Ha quattro figli dai 22 agli 11 anni: sui social, mette post in cui cantate, pescate, fate le facce buffe, che padre è?
«Un po’ bambino, ma anche un padre che dà regole. Con me, i ragazzi filano diritto. Gli amici mi dicono: dovremmo darti i nostri figli per una settimana per rimetterli in riga. Ho due fondamentali. Il primo è non spiegare sempre i “no”, ci sono no che è “no e basta”. Il secondo è che, sui no, non devi mollare mai».
A proposito di social, con Matteo Berrettini fa solo selfie o ci gioca anche a tennis?
«A tennis non mi azzardo, ma è un amico e una persona stupenda: mi ha regalato la racchetta con cui ha vinto il Queens. Ed è l’uomo più bello del mondo: se entra in una stanza, qualunque altro uomo sparisce».
Quale direttore della Scala le è più caro?
«Il mio senso di gratitudine eterno, infinito, è per Barenboim, il mio rammarico è non aver conosciuto Gianandrea Gavazzeni. Per il resto, ho conosciuto molti direttori d’orchestra che preferisco vedere sul podio: li concepiamo come intellettuali, ma a volte, se li conosci, deludono, sono intuitivi, ma non di brillante conversazione».
Alle sue celebri cene, i mix sono bizzarri, s’incontrano dall’economista Giulio Sapelli alla «pupa» tv Francesca Cipriani.

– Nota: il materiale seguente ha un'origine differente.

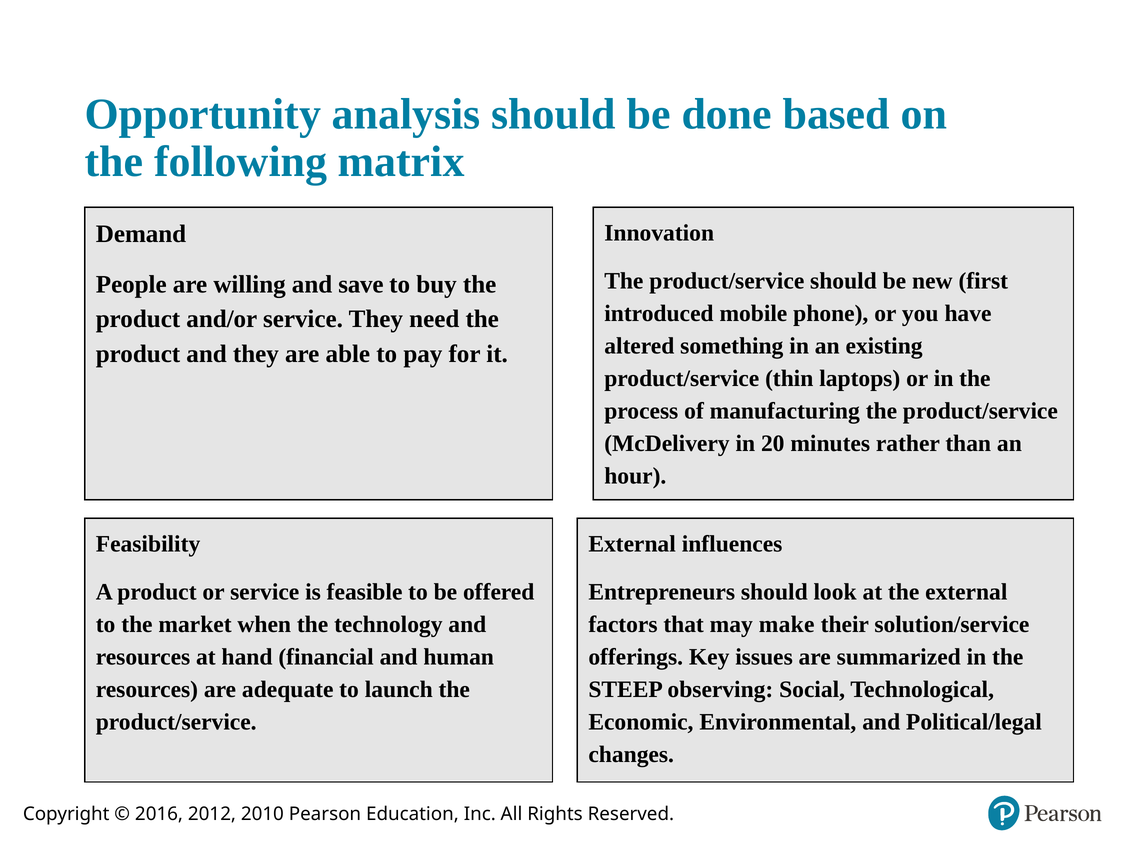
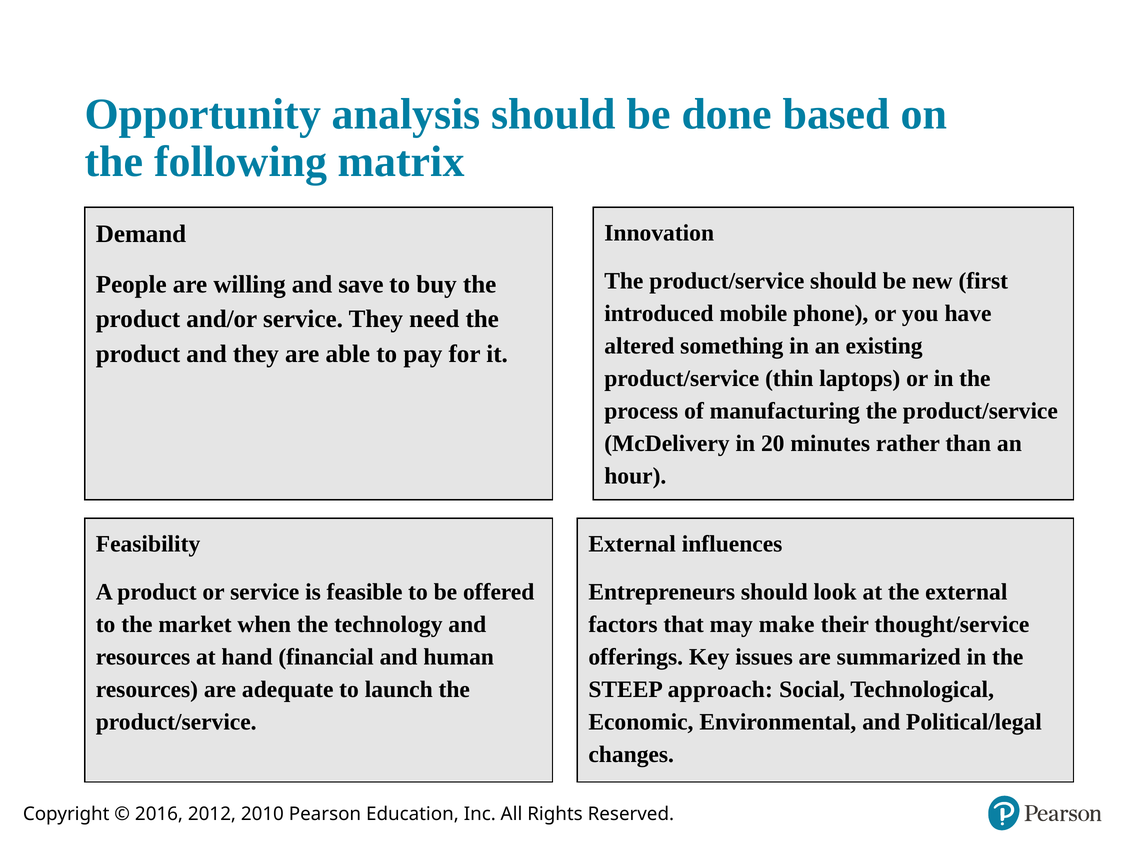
solution/service: solution/service -> thought/service
observing: observing -> approach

«Cipriani è venuta solo una volta, era un capodanno con anche Vanessa Beecroft… Io trovo tutti interessanti, tutto qua».
Ha a che fare con l’interesse per gli altri ereditata da suo padre?
«È una bulimia di umanità mia. E anche un mio difetto: mi riconosco che, per insicurezza, mi piace piacere».